Our disclosure timeline reflects what vendors have earned through their behavior, not what the industry assumes they deserve.
Vendor Notification Window
When we identify a vulnerability, we notify the vendor 72 hours before filing with MITRE. This is not a negotiation period. This is notification that a public record is about to be created.
The 72-hour window exists for one reason: to give the vendor an opportunity to coordinate their response with the CVE filing. It is not a courtesy period for the vendor to decide whether to acknowledge the issue. It is not an invitation to negotiate silence.
MITRE-Direct Filing
We file CVEs directly with MITRE as a CNA-independent researcher, bypassing vendor-controlled CVE Numbering Authority processes entirely.

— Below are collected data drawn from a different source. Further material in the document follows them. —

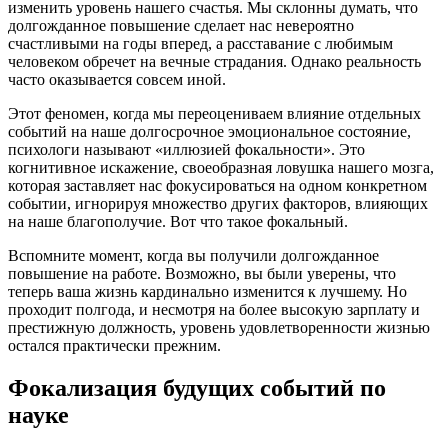
изменить уровень нашего счастья. Мы склонны думать, что
долгожданное повышение сделает нас невероятно
счастливыми на годы вперед, а расставание с любимым
человеком обречет на вечные страдания. Однако реальность
часто оказывается совсем иной.
Этот феномен, когда мы переоцениваем влияние отдельных
событий на наше долгосрочное эмоциональное состояние,
психологи называют «иллюзией фокальности». Это
когнитивное искажение, своеобразная ловушка нашего мозга,
которая заставляет нас фокусироваться на одном конкретном
событии, игнорируя множество других факторов, влияющих
на наше благополучие. Вот что такое фокальный.
Вспомните момент, когда вы получили долгожданное
повышение на работе. Возможно, вы были уверены, что
теперь ваша жизнь кардинально изменится к лучшему. Но
проходит полгода, и несмотря на более высокую зарплату и
престижную должность, уровень удовлетворенности жизнью
остался практически прежним.
Фокализация будущих событий по
науке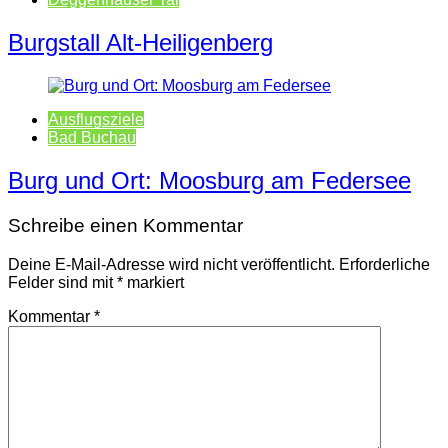
Burgstall Alt-Heiligenberg
Ausflugsziele
Bad Buchau
Burg und Ort: Moosburg am Federsee
Schreibe einen Kommentar
Deine E-Mail-Adresse wird nicht veröffentlicht.
Erforderliche
Felder sind mit
*
markiert
Kommentar
*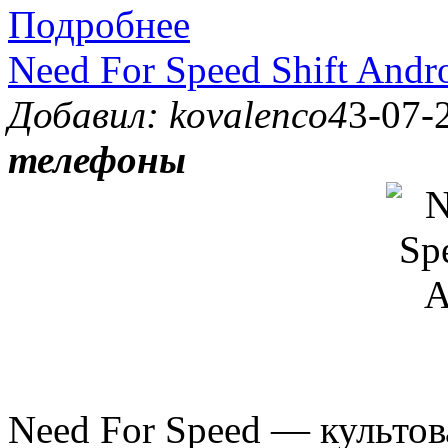
Подробнее
Need For Speed Shift Andr
Добавил: kovalenco4
3-07-
телефоны
Need For Speed — культова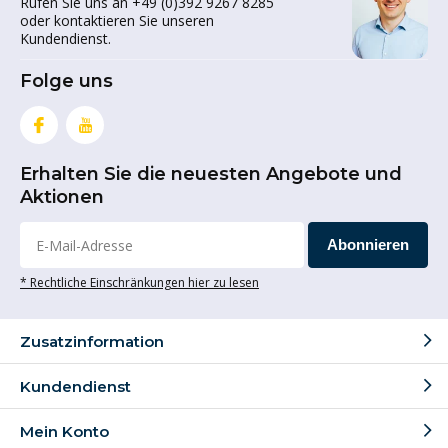
Rufen Sie uns an +49 (0)392 9267 8285
oder kontaktieren Sie unseren
Kundendienst.
Folge uns
Erhalten Sie die neuesten Angebote und
Aktionen
Abonnieren
* Rechtliche Einschränkungen hier zu lesen
Zusatzinformation
Kundendienst
Mein Konto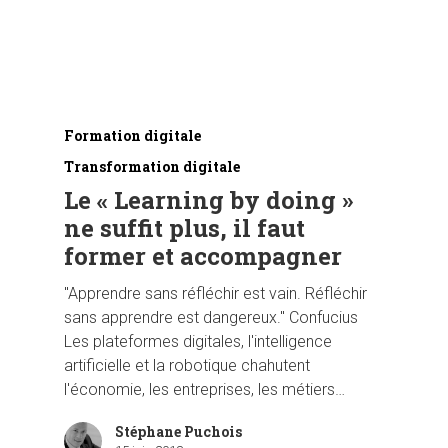
Formation digitale
Transformation digitale
Le « Learning by doing »
ne suffit plus, il faut
former et accompagner
"Apprendre sans réfléchir est vain. Réfléchir
sans apprendre est dangereux." Confucius
Les plateformes digitales, l'intelligence
artificielle et la robotique chahutent
l'économie, les entreprises, les métiers…
Stéphane Puchois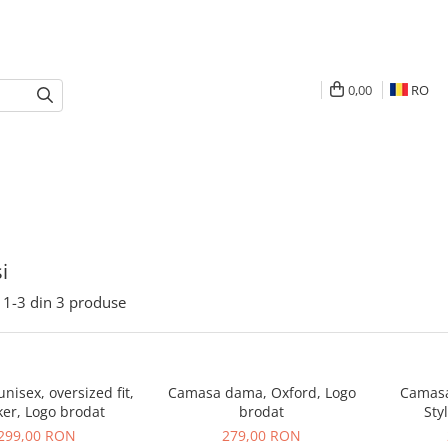
0,00
RO
i
1-
3
din
3
produse
isex, oversized fit,
Camasa dama, Oxford, Logo
Camasa
er, Logo brodat
brodat
Sty
299,00 RON
279,00 RON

Why. Most CVE Numbering Authorities (CNAs) are the vendors themselves. Asking a vendor that silently patched a vulnerability to assign a CVE for that vulnerability is asking them to create a public record of their own concealment. They have no incentive to do so. Our evidence shows they do not.
Filing directly with MITRE creates a public record that the vendor cannot suppress, delay, or misclassify. The CVE exists regardless of the vendor’s cooperation.
Extended Timelines
Vendors who demonstrate good-faith disclosure practices earn longer notification windows. Good faith means: acknowledging the report, providing a timeline for remediation, and issuing a public advisory when the fix ships.
Vendors who have demonstrated concealment do not receive extended timelines. Concealment means: ghosting the researcher, silently patching without credit, denying the finding until confronted with evidence, or using the notification window to prepare a narrative rather than a fix.
We document vendor response behavior for every engagement. That documentation is available to regulators and enforcement bodies on request.
Active Exploitation
If we have evidence that a vulnerability is being actively exploited in the wild, we file with MITRE immediately and notify the vendor simultaneously. There is no 72-hour window when users are actively at risk.
If a vendor has already silently patched the vulnerability but not disclosed it, we treat this as a documentation matter rather than an active threat. The CVE filing creates the public record that the vendor’s silent patch did not. Downstream users who have not received the patch are notified directly when we have contact information.
Responsible disclosure is a two-way street.
Researchers disclose responsibly. Vendors should remediate and disclose responsibly in return. When they do not, the timeline reflects that.